It’s not a popular thing to go to church these days. In fact, I don’t know that many people my age (certainly not more than one of my friends in the DC metro area that I know of) go with any consistency. It’s hard. There seem to be, when involved with some churches, so many inconsistencies or hypocrisies with a more liberal perspective on life and social mores. I am glad to say, though, that I have felt good being part of the Episcopal Church, lately.
I came by church the way most people do. My parents made me go–for many years. It’s a family church. I was baptized in the same church where I was confirmed, where I was married, where my now 73-year-old father was an acolyte as a boy. It is the church where my grandmother, my great-aunt, and my aunt have their ashes buried. Their names and life dates adorn a wall in the small garden sanctuary wherein their undisclosed burial place could be under, below, beside any number of spiky Florida flowers or shrubs. I imagine this same sanctuary is where my grandfather, mother, and father will also rest the remains of their corporeal experience. And, we, my brother and sisters and 8 nephews and nieces, will likely attend services there with the minister who married me and my husband, who is baptizing my sister’s son next week, and who visits my grandfather at home once a month, because after his stroke five years ago, my grandfather has been too debillitated to attend on Sundays. I know most of the liturgy by heart after so many years of attendance, and because my father would recite the Lord’s Prayer with us every night before we fell asleep.
Don’t get me wrong. I went many years without attending church. Just because you are born into something doesn’t mean you believe it, doesn’t mean that you don’t question it, doesn’t mean that you don’t sometimes feel there’s no point, no time, and no way you’re going to get out of bed. But, a few years back, I was teaching high school for Teach for America in an “underresourced” school in Los Angeles. I was 24 or 25 at the time and completely freaked out by the responsibility–the age of the students (9th graders the frist year), class size (30-40 kids depending on erratic attendance), and the subject matter (the history and literature of the Middle East, the Caribbean, Latin America, and Africa–I studied US hist and lit in college). And, I made a friend who introduced me to the most wonderful Episcopal church, and she and I would attend, and I felt peaceful there, attached to community, supported, and loved. I also felt challenged.

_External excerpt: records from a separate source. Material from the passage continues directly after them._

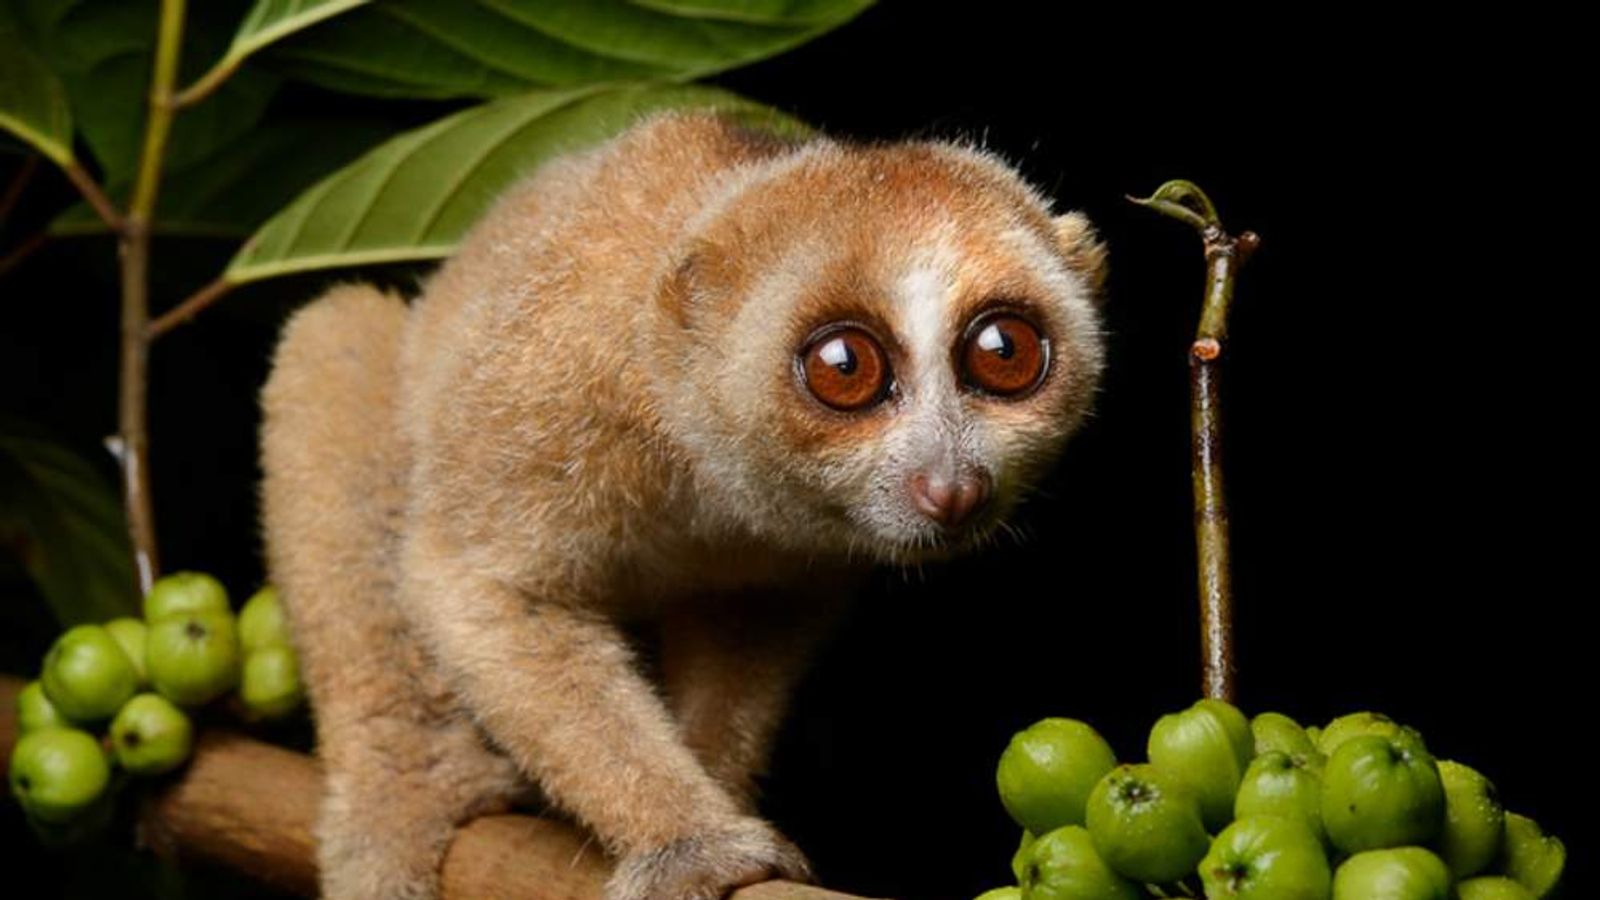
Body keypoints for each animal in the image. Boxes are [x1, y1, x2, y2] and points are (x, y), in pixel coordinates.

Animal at [259, 110, 1108, 900]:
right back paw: (405, 788)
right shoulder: (556, 385)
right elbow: (483, 588)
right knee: (334, 336)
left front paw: (708, 794)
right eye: (845, 368)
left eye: (1005, 353)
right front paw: (686, 840)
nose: (952, 484)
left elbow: (748, 617)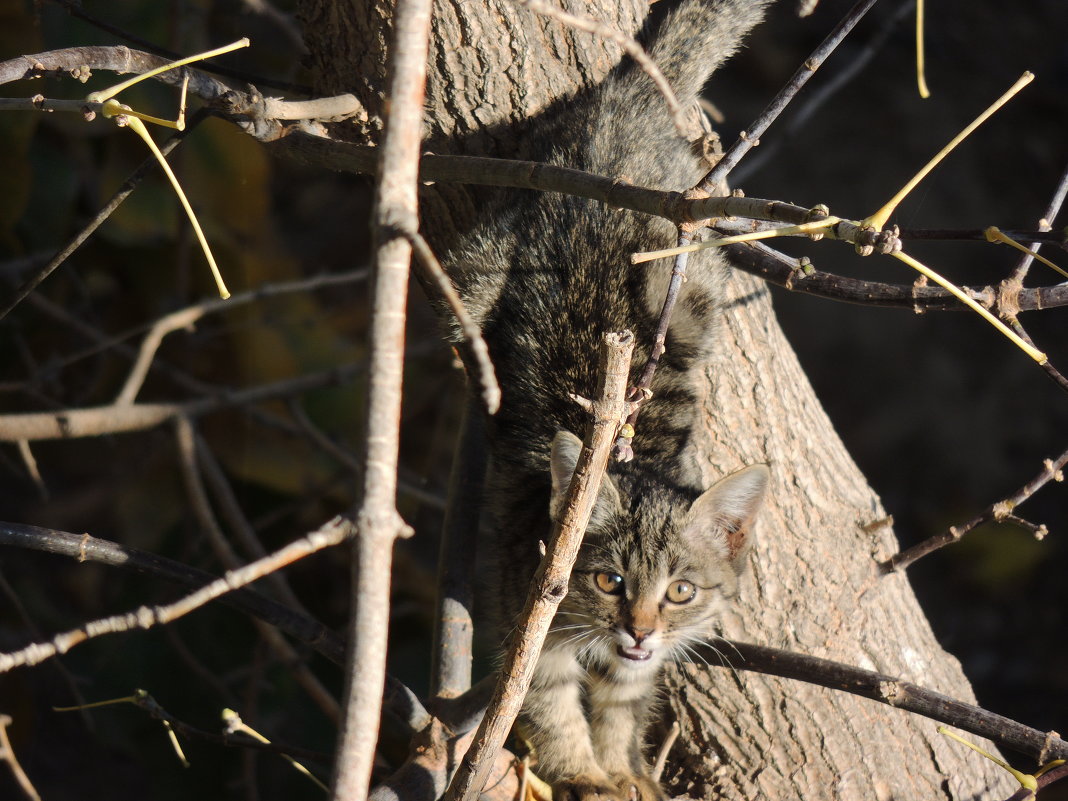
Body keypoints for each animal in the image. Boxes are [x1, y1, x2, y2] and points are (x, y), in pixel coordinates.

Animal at [437, 1, 773, 801]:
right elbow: (550, 703)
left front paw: (621, 766)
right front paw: (582, 772)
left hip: (696, 272)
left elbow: (623, 702)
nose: (641, 630)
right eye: (607, 580)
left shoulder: (634, 669)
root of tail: (628, 100)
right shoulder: (526, 620)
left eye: (680, 591)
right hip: (483, 264)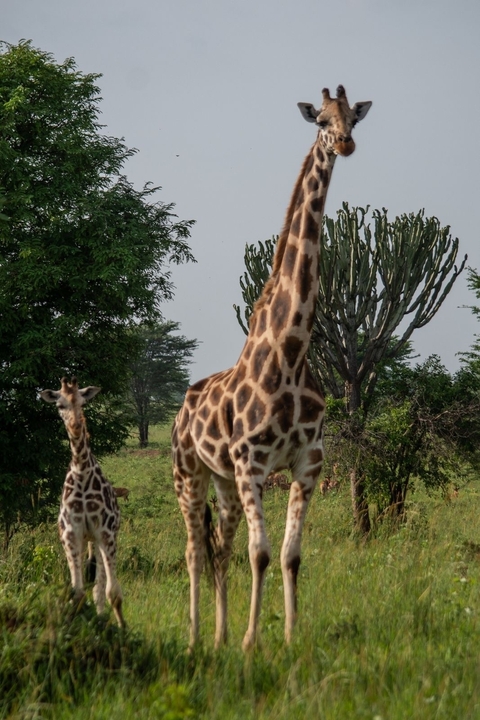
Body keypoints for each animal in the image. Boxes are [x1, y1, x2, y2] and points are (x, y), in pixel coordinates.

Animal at [40, 377, 124, 627]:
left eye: (82, 402)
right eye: (60, 405)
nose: (76, 425)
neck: (81, 471)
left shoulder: (105, 532)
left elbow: (112, 592)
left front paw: (121, 628)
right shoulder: (70, 533)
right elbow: (76, 592)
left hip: (100, 539)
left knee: (100, 587)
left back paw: (103, 617)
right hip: (87, 539)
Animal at [172, 85, 372, 650]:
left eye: (353, 119)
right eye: (321, 120)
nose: (345, 143)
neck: (291, 353)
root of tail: (179, 410)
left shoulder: (307, 465)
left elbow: (289, 555)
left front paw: (287, 635)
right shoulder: (253, 464)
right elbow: (259, 554)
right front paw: (250, 642)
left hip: (222, 481)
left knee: (219, 548)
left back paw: (217, 634)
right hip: (189, 473)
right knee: (195, 552)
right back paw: (197, 638)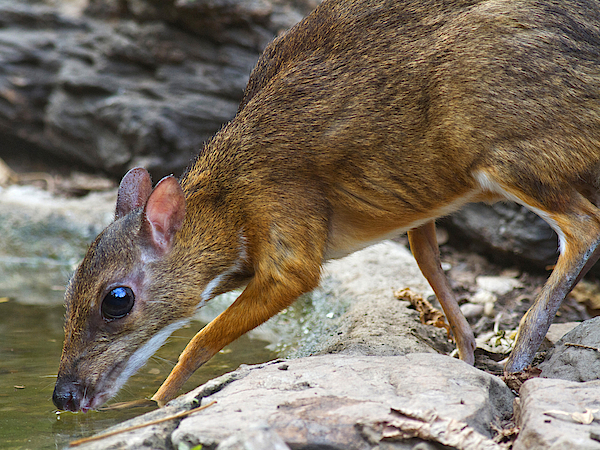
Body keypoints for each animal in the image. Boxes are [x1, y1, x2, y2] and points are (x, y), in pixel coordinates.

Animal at [51, 0, 600, 412]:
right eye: (69, 289)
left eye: (116, 300)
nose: (62, 396)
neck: (232, 202)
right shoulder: (419, 204)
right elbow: (429, 261)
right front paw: (464, 357)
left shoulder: (290, 238)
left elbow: (199, 340)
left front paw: (156, 404)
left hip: (509, 153)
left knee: (585, 227)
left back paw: (520, 357)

This church, All Saints in Pasadena, CA, is a political church. The rector officiated ceremonies of same-sex unions, invited world leaders like Rigoberta Menchu and Nelson Mandela to speak, and often discussed the U.S.’s relations with the world in a pre 9/11 setting in which most people were lulled into a false sense of security. This experience, at this church, renewed my sense of the church’s place in my life (private though it usually is before I decided to write about it on my blog).
So and, in DC, I’ve been maybe not equally pleased, but pleased certainly and with an equivalent degree for two reasons. My cousin lives here and she (whose father is an Episcopal minister in New Orleans) attends with me, so again, my experience there is combined with an intimate sense of lover and family. Second, I attended a short meeting the other week administered by the rector Rev. Frank Wade. He was explaining some of the basic tenets of the church in light of the recent controversies over homosexual bishops. His view was that the debates did not represent a “different” Episcopal Chruch, that the Episcopal Church has always been based on a trinity of tradition, liturgy, and reason–all parts of equal importance, that the head bishops do not dictate to the individual dioceses or the individual churches a way to think or to act in any given situation, that individual churches decide for themselves what is the path to follow in light of the tradition (which is the church’s precedent), the liturgy (which in this church is the “word” of God, not the “words” of God–in other words, not a LITERAL translation of the bible), and reason. I could go on, becaus I found the speech invigorating and renewing, but in brief I walked away from his talk with a sense that this church might not be a place where I would agree with everything, but that on some level, this doubt is fine and accepted and desired above a blind following.
So, what has led me here today? Well, Bush’s statement that Christians and Muslims worship the same God was awfully provocative. I realized as I read that, that I believe that, and then I immediately wondered if “my” church believed that, and then I immediately thought, well, I’ll just ask my cousin what she thinks, what her father thinks, and then ask what Frank thinks. And, that was a good feeling, that church is a place of family, community, and thinking.
Thanks for sharing this Tanya. I especially appreciate your thoughts on how spiritual life can be complicated, but also enriched, by an active ‘intellectual’ life.
I think you might be surprised how many people you know go to church on a reasonably regular basis …
I really enjoyed this, and I have a similar background as well as an admiration for All Saints in Pasadena. The current rector and his family lived in my tiny home town for several years, and I was good friends with his daughter. We’ve been in sporadic communication recently, brought on by the Episcopal Church’s decision this summer. I’m Presbyterian (PCUSA), but if I were ever run out of church on a rail, I’d be Episcopal!